Photo: A zebra grazes within the South Luangwa National Park in eastern Zambia. For many local communities, wildlife tourism provides for livelihoods and a further need to properly manage natural resources. Source: Rita Singer for USAID
Bupe Banda was the Zambia Community Resource Board Association’s (ZCRBA) first employee when it was created with USAID support in 2016. With a background in environmental education, she also once interned with the Department of National Parks and Wildlife in Zambia and saw firsthand the challenges of allocating conservation-targeted resources to rural communities living within game management areas and national parks.
In Zambia, half of all safari hunting fees in game management areas (GMA) are shared with the community where the hunt takes place. The funds are then overseen by the local Community Resources Board (CRB) and used to support education, health, and rural development initiatives. Hunting fees also pay the salaries of community scouts who patrol the GMAs for poaching and encourage sustainable utilization of wildlife, forests, and fisheries.
Late last year, when a large share of 2018/19 hunting fees worth more than 19 million Zambian kwacha (equivalent to US$2 million at the time) were still unpaid by the government, Bupe and her colleagues went to the halls of power to demand answers. ZCRBA convened a handful of chiefs—the customary leaders of these lands—to meet with the Minister of Tourism and make it clear that if the fees were not paid, they would no longer allow hunting in their chiefdoms.
“We face a real challenge to move money from the government accounts to community resource boards. The CRBs need a collective voice, a strong and legitimate voice that speaks for the community,” Bupe explains.
The outstanding fees were finally paid to CRBs in February 2020. This outcome is what Bupe calls “advocacy with development.”

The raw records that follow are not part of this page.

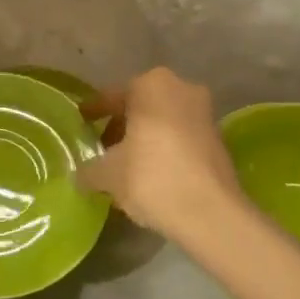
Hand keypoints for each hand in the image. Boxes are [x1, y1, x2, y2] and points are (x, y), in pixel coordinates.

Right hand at [76, 68, 243, 239]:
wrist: (211, 213)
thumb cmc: (152, 178)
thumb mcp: (108, 174)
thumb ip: (89, 169)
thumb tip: (82, 175)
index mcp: (151, 85)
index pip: (112, 97)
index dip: (94, 112)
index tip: (81, 122)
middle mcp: (181, 88)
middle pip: (140, 107)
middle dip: (121, 127)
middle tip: (102, 149)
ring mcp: (204, 112)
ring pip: (162, 122)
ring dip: (144, 138)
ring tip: (125, 165)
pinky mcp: (218, 139)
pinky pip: (180, 138)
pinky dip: (164, 149)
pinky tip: (151, 174)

ZCRBA is just the voice these community organizations need. The association acts as an umbrella for 76 CRBs, as well as Zambia’s emerging community forest groups and fisheries groups. For these communities with CRBs, wildlife tourism revenue is their biggest earner, so the incentives to properly manage natural resources are high. Having Bupe and ZCRBA as advocates brings peace of mind to hundreds of families who rely on wildlife for livelihoods.
Quality of Leadership
Bupe, who is now the National Administrator of the association, and her colleague Isaac Banda, the ZCRBA National Coordinator and a member of the Mkhanya CRB, have since participated in leadership training with the Africa Conservation Leadership Network. The workshops are funded by USAID in partnership with The Nature Conservancy, and have helped Bupe to recognize her skills and overcome her fear of public speaking.
Focused leadership training has also allowed her to learn practical planning tools like meeting management, fundraising, and team building. “Now, I feel like I represent the association wherever I go.”
The leadership trainings form part of USAID’s capacity-building efforts for civil society conservation groups that lack the organizational capacity and confidence to achieve effective advocacy, influence, and community development. Stronger leadership skills are expected to help close the gap created by the isolation and general lack of infrastructure facing CRBs when it comes to scaling their impact in conservation. Although these community groups are often led by passionate individuals, they are missing a critical mass.
USAID is providing CRBs with additional tools and skills to achieve a more cohesive network of wildlife advocates. In 2020, with USAID support, ZCRBA is rolling out smart phones to CRB leaders as well as organizational and planning tools. Phone connectivity will allow the association to better serve the needs of the CRBs, while improving their chances for coordinated action and fundraising.
Finally, USAID is trying to challenge and transform gender norms within the CRBs by offering gender leadership training to increase women’s participation. When not completely absent, women’s representation in CRBs leadership is very low. Of the 76 CRBs in Zambia, 72 are led by men, and the few women who participate experience challenges in the male-dominated structures.
Women leaders like Bupe are rare in Zambia’s conservation sector; however by working with individuals and institutions at a national level, USAID is paving the pathway to ensure there will be more Bupes in the next generation of leaders.